Still, experts say the new technology is a real advance. It’s just not one aimed at changing the gas guzzler culture. GM and Daimler have built a hybrid system that’s geared to squeezing a few extra miles per gallon from the big engines inside beefy pickup trucks, SUVs, and luxury sedans.
The Prius has a small gas engine and, overall, leans significantly toward the electric side of the hybrid equation. An electric motor propels the car at low speeds and works with the gas engine at higher speeds. The catch: much of the motor’s electricity is generated by a second motor tethered to the gas engine, a process that’s only 70 to 85 percent efficient. That’s a good bit worse than the 98 percent efficiency with which a gasoline engine can transfer its torque to the road when only the gears of its transmission mediate. This loss is often not a big problem, since at low speeds, the gas engine is less efficient at producing torque. But when, say, the car is pulling a heavy load or traveling at highway speeds, it would be better for the gas engine to do the work directly. And trimming that loss of efficiency becomes more important when the engine is larger.
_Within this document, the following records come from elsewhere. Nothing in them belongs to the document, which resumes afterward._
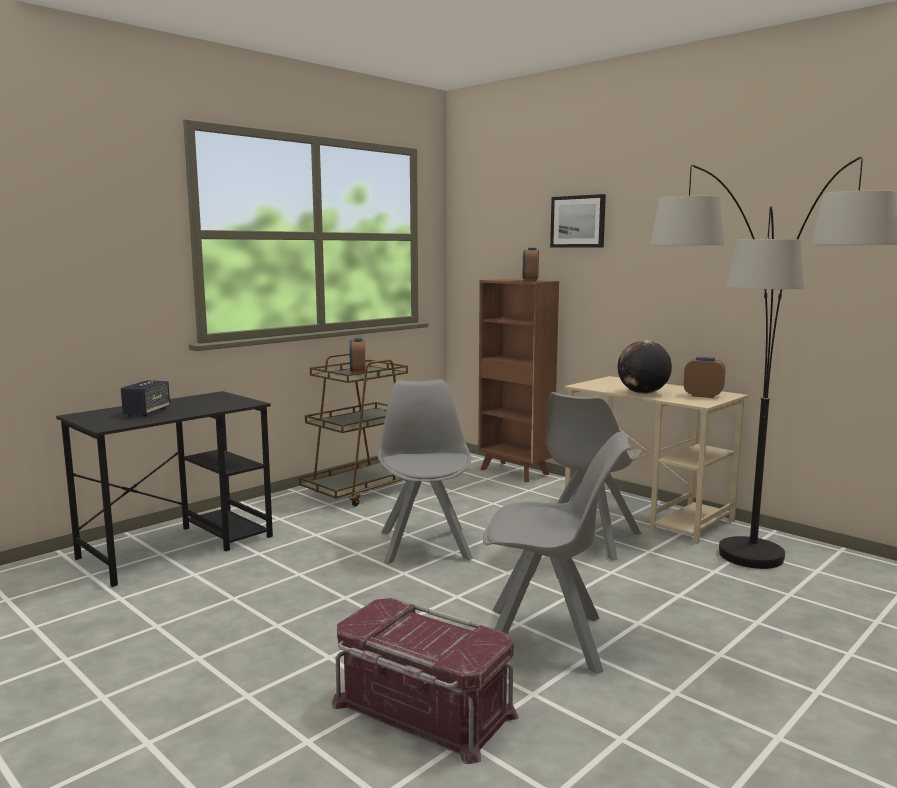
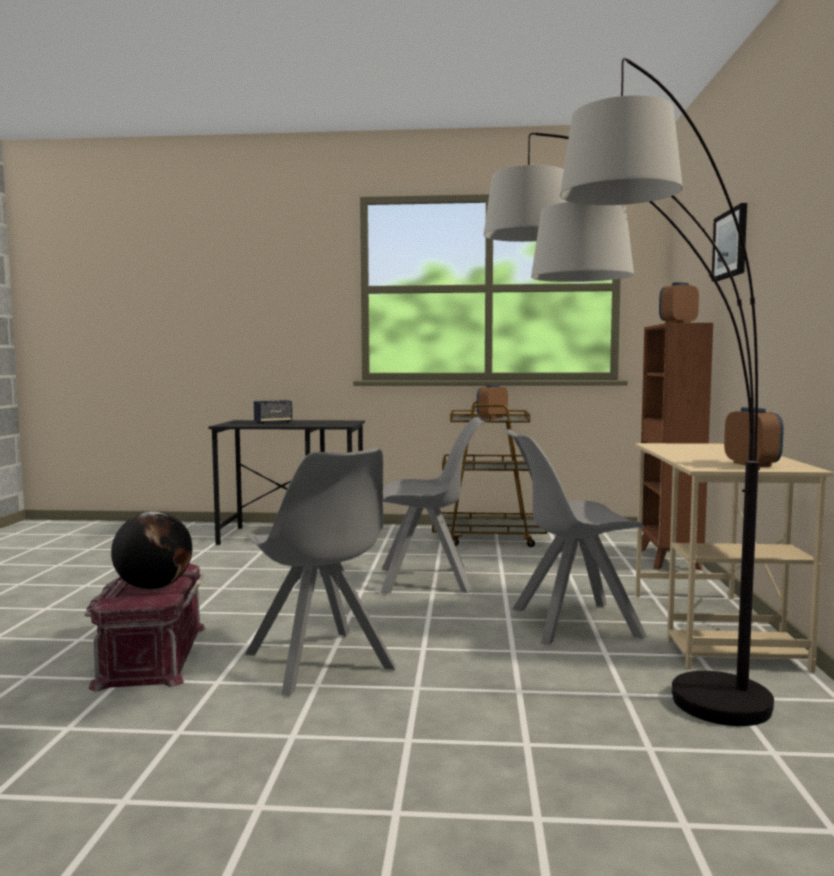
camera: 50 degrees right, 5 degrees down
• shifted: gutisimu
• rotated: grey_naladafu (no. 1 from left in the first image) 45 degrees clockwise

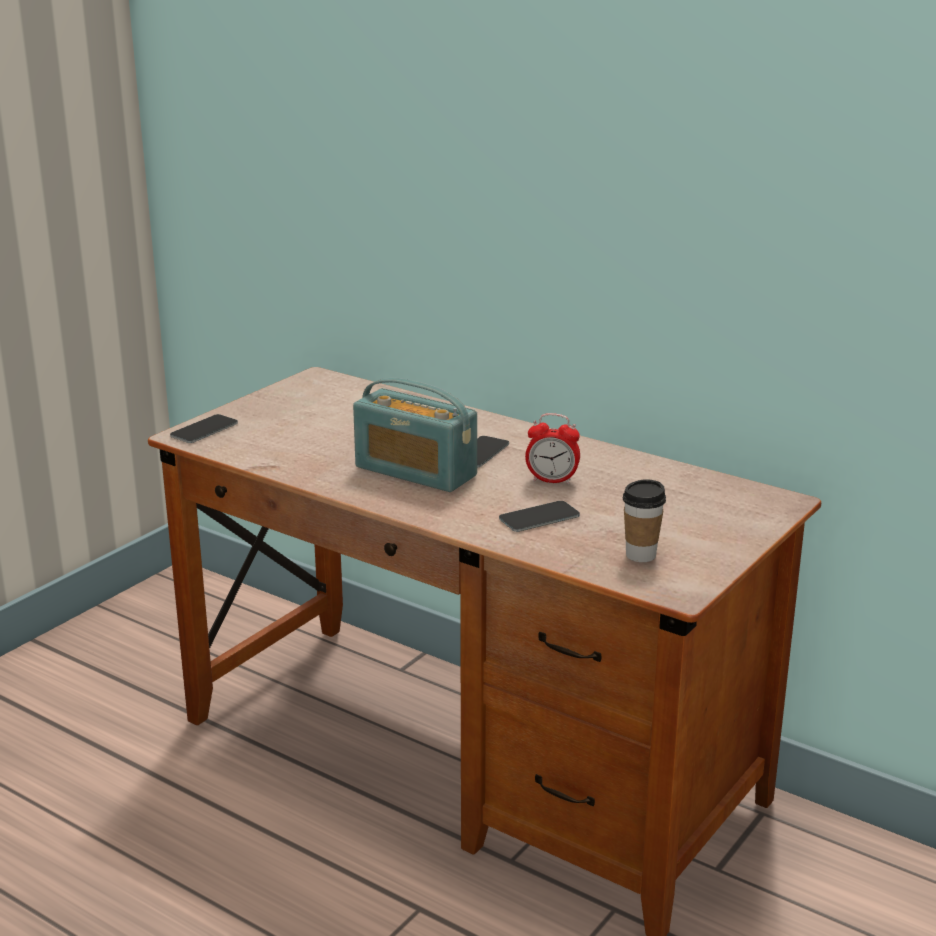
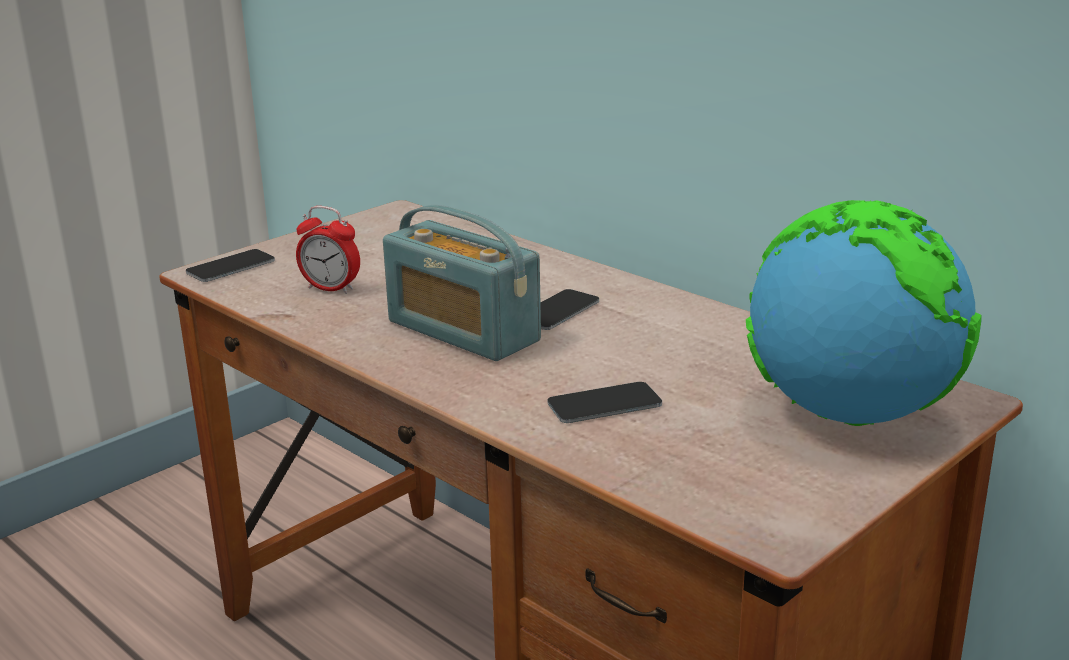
camera: 10 degrees right, 0 degrees up
• shifted: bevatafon
• new: gutisimu
• gone: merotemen

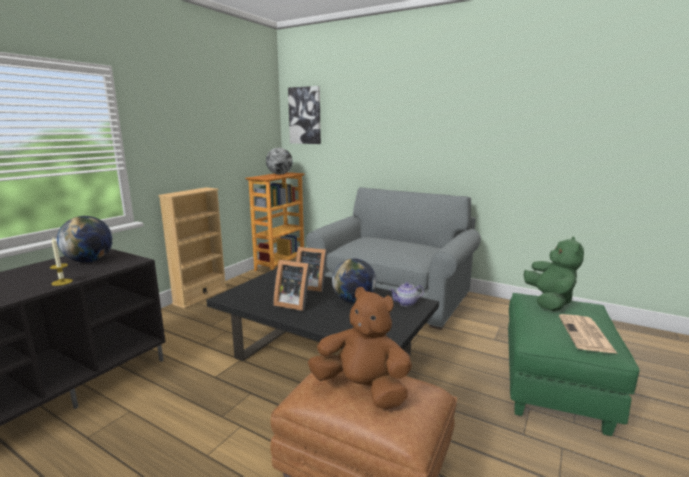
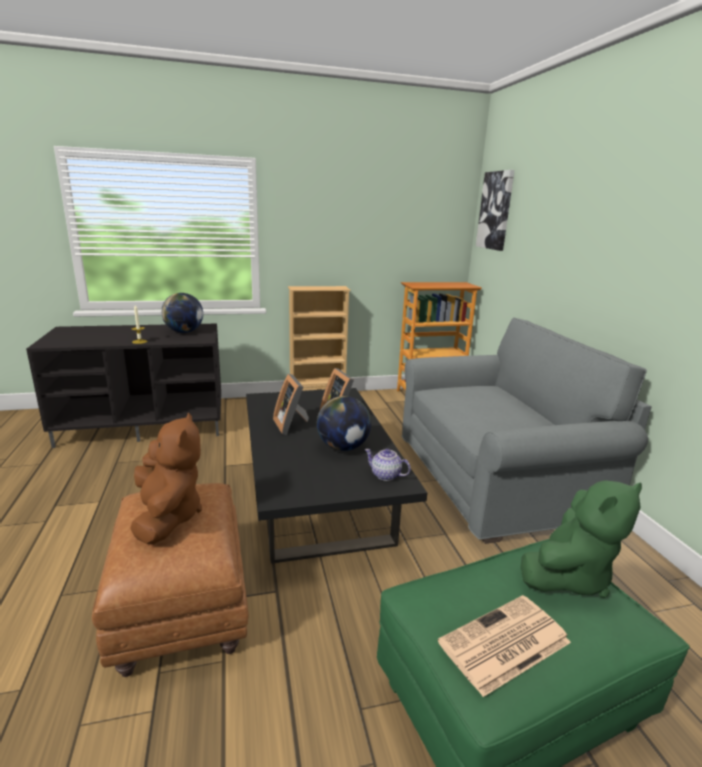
camera: 45 degrees right, 5 degrees up
• gone: gutisimu (no. 2 from left)

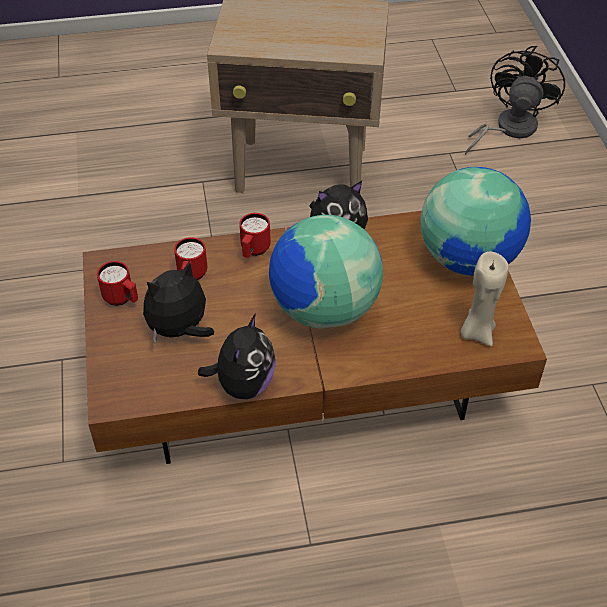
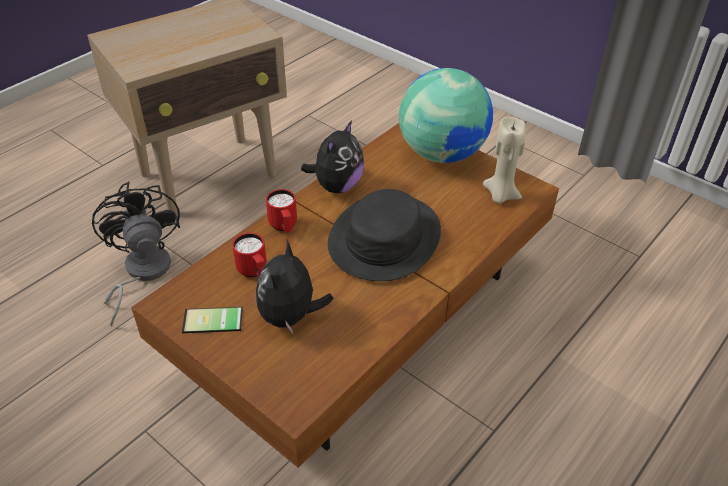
camera: 40 degrees left, 5 degrees down
• shifted: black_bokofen
• swapped: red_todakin (no. 1 from left) to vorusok
• swapped: gutisimu (no. 1 from left) to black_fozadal
• gone: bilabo (no. 2 from left)

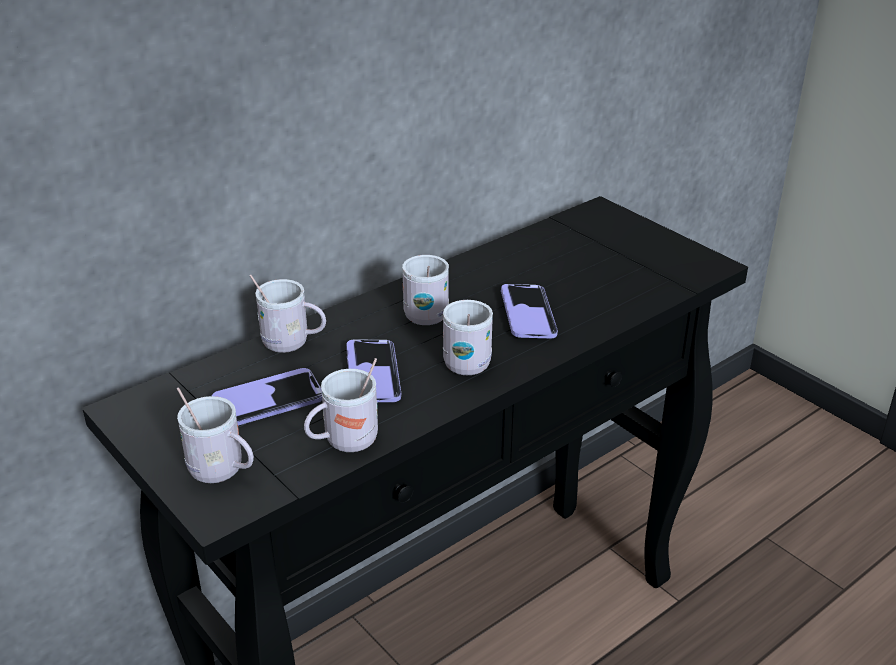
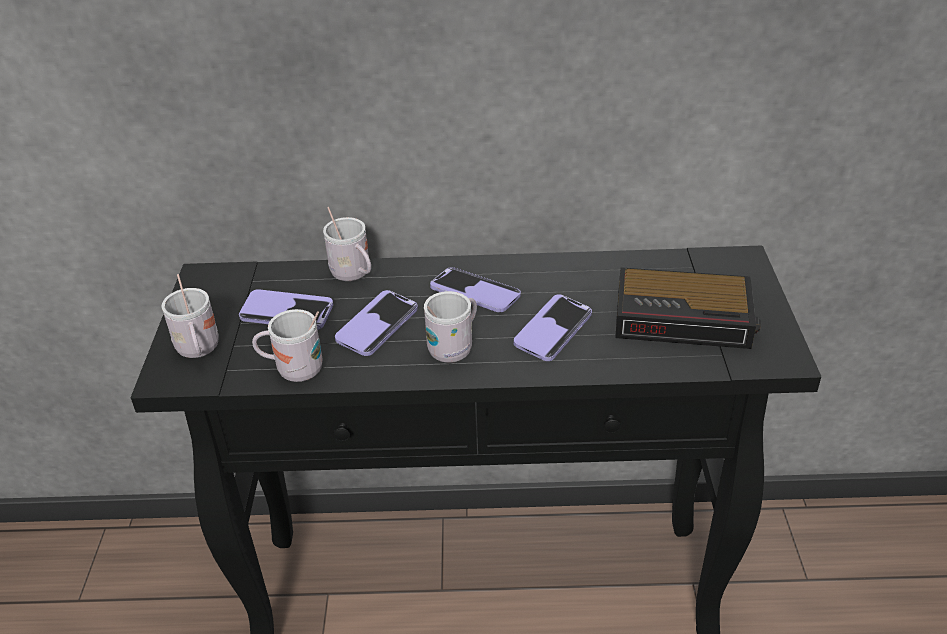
camera: 40 degrees right, 5 degrees up
• swapped: white_todakin (no. 4 from left) to vorusok (no. 3 from left)
• new: bevatafon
Enter the GM-Daimler transmission. The eight-cylinder engines it will be paired with feature “displacement on demand” technology, which shuts down individual cylinders at steady or low speeds. Its control systems put more emphasis on direct use of the gas engine, but in ways that keep it operating at peak efficiency, depending on how many cylinders are in use. And with an additional set of gears, the control systems can transfer nearly all of the engine’s torque to the asphalt when the efficiency numbers call for it. “This is the next contribution to a radical change in the way drive power is provided,” says Thomas Keim, an engineer at MIT’s Laboratory for Electromagnetic and Electronic Systems. If only its impact at the pump were more radical.